* What you will do:
Continue the article on HR mistakes that can cost employees money, picking up right after its final sentence.

* Source excerpt:
Your human resources department carries huge responsibilities with major legal and financial implications. While most HR departments have proper practices and procedures in place to reduce their liability, that doesn’t stop them from making mistakes. The consequences of these mistakes can be far-reaching and can impact employees’ finances greatly.

Here are five ways your HR department can mess with your wallet.

1. Enrolling You in the Wrong Retirement or Health Care Plan

Human Resources can enroll you in the wrong type of retirement plan, like a traditional instead of a Roth 401(k), which has a major impact on your long-term retirement goals. Also, mistakes in health coverage enrollment can lead to employees overpaying or not having adequate coverage — both have significant impacts.

Or HR can just fail to enroll you at all. I had a former employer forget to submit the enrollment paperwork for my Flexible Spending Account. Luckily, I regularly submit reimbursement invoices, so the error was caught quickly. I would have been sorely disappointed had I waited until the end of the year to make a claim: I would have missed out on a major reimbursement and payroll tax savings.

2. Misclassifying You

The U.S. Department of Labor and the IRS have very strict guidelines when it comes to properly classifying employees. There are several classifications of workers, depending on the pay and type of work they do: independent contractors, hourly employees, salaried overtime exempt, salaried overtime non-exempt, and others, like interns and volunteers.

These classifications carry important implications of how overtime is paid, income is reported and more. Under the Fair Labor Standards Act, employers must abide by both federal and state classification laws, but employees can also face consequences. For example, you can end up paying back overtime because of a classification error.

3. Not Properly Disposing of Sensitive Documents

Employer records are one of the top sources of identity theft. They might not seem closely related, but HR regularly collects, processes and disposes of sensitive materials containing employees’ personal information. The Fair and Accurate Credit Transactions Act and the Fair Credit Reporting Act protect the confident information of a business’ customers and employees.

* Material shown:
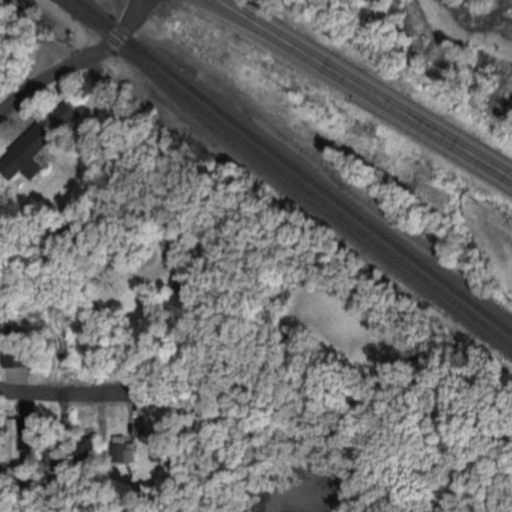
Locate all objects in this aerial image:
road: (75, 62)
road: (367, 87)
building: (65, 114)
road: (119, 135)
building: (26, 151)
railway: (295, 164)
railway: (286, 170)
building: (184, 284)
building: (17, 354)
road: (64, 390)
building: (16, 439)
building: (122, 448)
building: (85, 450)
building: (52, 453)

* Exercise result:
HR can’t completely protect all employees against ID theft, but it should have processes in place for properly storing and discarding personal documents.

4. Skipping Your Performance Evaluation

Performance evaluations provide many benefits to you as an employee: They’re an opportunity to review your skill set, get aligned with your manager, monitor your growth and stay informed on the company’s vision. This is also an opportunity for you and your manager to discuss your future with the company and create a plan that will put you on a track toward a promotion or salary increase.

Human Resources and your manager should have a vested interest in your career growth and they should serve as a coach to help you reach peak performance.

5. Not Knowing When Employment Laws Change

Businesses must understand and stay up-to-date on labor laws, wage laws, recordkeeping and licensing regulations. These can frequently change without warning and employers are held responsible for staying informed. If your employer is found to be out of compliance, it might be subject to fines and disciplinary actions, and your paycheck could also take a hit — you can owe for underpayment.

The best way to protect yourself against these mistakes is to stay informed and double check all your documentation. Don’t be afraid to ask questions or respectfully challenge the way something is done. After all, It’s your money that’s at stake.